The subsequent chapters are all dance based, but also all subtly different from each other. Each takes as its focus either a part of the body or a basic shape associated with bellydance, and each teaches bellydance movements. However, some chapters are structured like more typical dance instruction, and teach you movements and variations on them (like the figure 8), while others introduce a basic shape or idea and then have you move and improv freely (hands & arms). Instruction is detailed and from the ground up -- while I picked up some new things, a woman who had never bellydanced before in her life could learn to do these movements comfortably and safely. Moreover, Maha often gives tips on using the particular movement in childbirth, especially when the form would be different for labour than it would be in "proper" bellydance.

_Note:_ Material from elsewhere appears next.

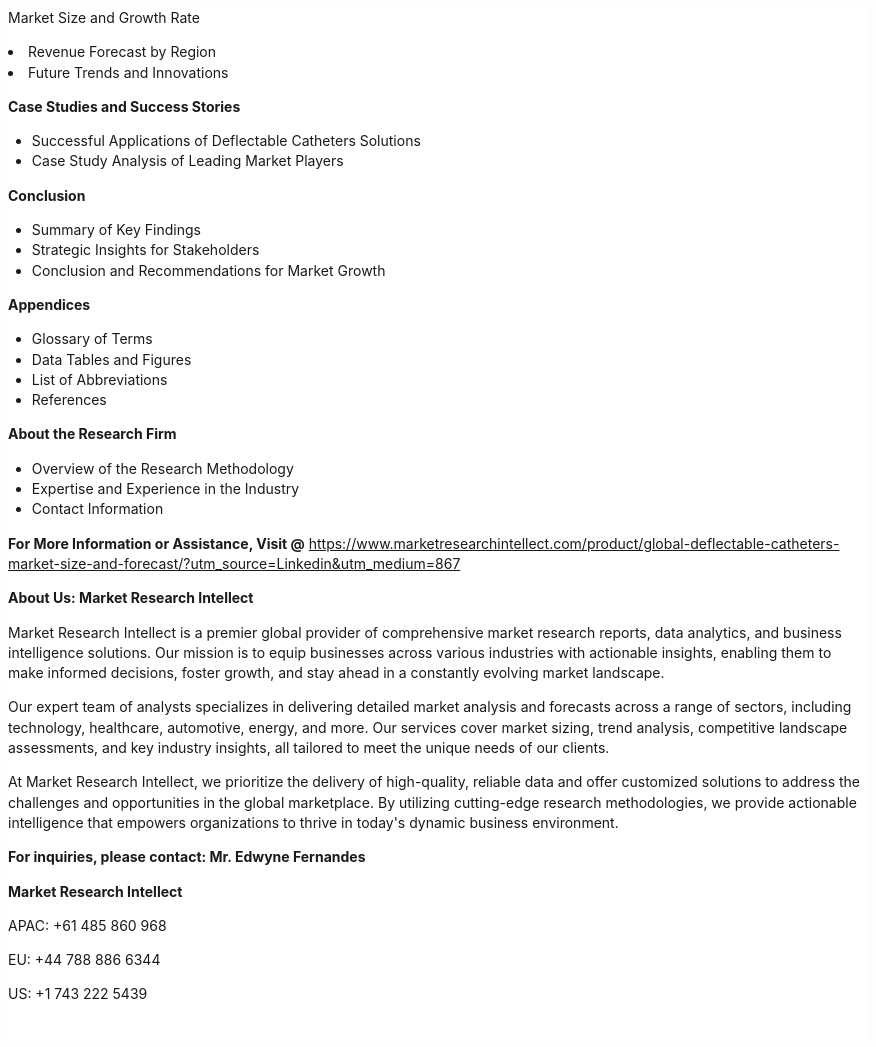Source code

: Market Size and Growth Rate</li><li>Revenue Forecast by Region</li><li>Future Trends and Innovations</li></ul><p><strong>Case Studies and Success Stories</strong></p><ul><li>Successful Applications of Deflectable Catheters Solutions</li><li>Case Study Analysis of Leading Market Players</li></ul><p><strong>Conclusion</strong></p><ul><li>Summary of Key Findings</li><li>Strategic Insights for Stakeholders</li><li>Conclusion and Recommendations for Market Growth</li></ul><p><strong>Appendices</strong></p><ul><li>Glossary of Terms</li><li>Data Tables and Figures</li><li>List of Abbreviations</li><li>References</li></ul><p><strong>About the Research Firm</strong></p><ul><li>Overview of the Research Methodology</li><li>Expertise and Experience in the Industry</li><li>Contact Information</li></ul></div><div class="article-main__content" data-test-id="publishing-text-block"><p><span class="font-[700]"><strong>For More Information or Assistance, Visit @</strong>&nbsp;<a href="https://www.marketresearchintellect.com/product/global-deflectable-catheters-market-size-and-forecast/?utm_source=Linkedin&utm_medium=867">https://www.marketresearchintellect.com/product/global-deflectable-catheters-market-size-and-forecast/?utm_source=Linkedin&utm_medium=867</a></span></p><p><strong>About Us: Market Research Intellect</strong></p><p>Market Research Intellect is a premier global provider of comprehensive market research reports, data analytics, and business intelligence solutions. Our mission is to equip businesses across various industries with actionable insights, enabling them to make informed decisions, foster growth, and stay ahead in a constantly evolving market landscape.</p><p>Our expert team of analysts specializes in delivering detailed market analysis and forecasts across a range of sectors, including technology, healthcare, automotive, energy, and more. Our services cover market sizing, trend analysis, competitive landscape assessments, and key industry insights, all tailored to meet the unique needs of our clients.</p><p>At Market Research Intellect, we prioritize the delivery of high-quality, reliable data and offer customized solutions to address the challenges and opportunities in the global marketplace. By utilizing cutting-edge research methodologies, we provide actionable intelligence that empowers organizations to thrive in today's dynamic business environment.</p><p><strong>For inquiries, please contact: Mr. Edwyne Fernandes</strong></p><p><strong>Market Research Intellect</strong></p><p>APAC: +61 485 860 968</p><p>EU: +44 788 886 6344</p><p>US: +1 743 222 5439</p></div><div class="article-main__content" data-test-id="publishing-text-block">&nbsp;</div>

The key sections are the circle and the spiral, probably because those are the most elemental movements both for bellydance and for birthing. The focus here is really not on dancing in a performance sense, but on using the movements to enter a meditative, trance-like state. And it works, at least for me. Again, this is a quality of the video that I think makes it less suitable for an energetic early pregnancy, but fabulous for the end stretch. If I go into labour tomorrow (and this is not unlikely), I will probably play the circle and spiral chapters and move along with them.


You have to be creative to figure out how to suit the program to your needs. The 45-minute warmup would be enough for any day, and does incorporate some of the bellydance moves too. You could do the warmup and then a variety of chapters, or just some of the chapters on their own. The pace is slow and careful enough that I don't think a lengthy warmup is really necessary.

Dance of the Womb: A Gentle Guide to Belly Dance for Pregnancy and Birth is a valuable compendium of preparation, information, and inspiration for birth.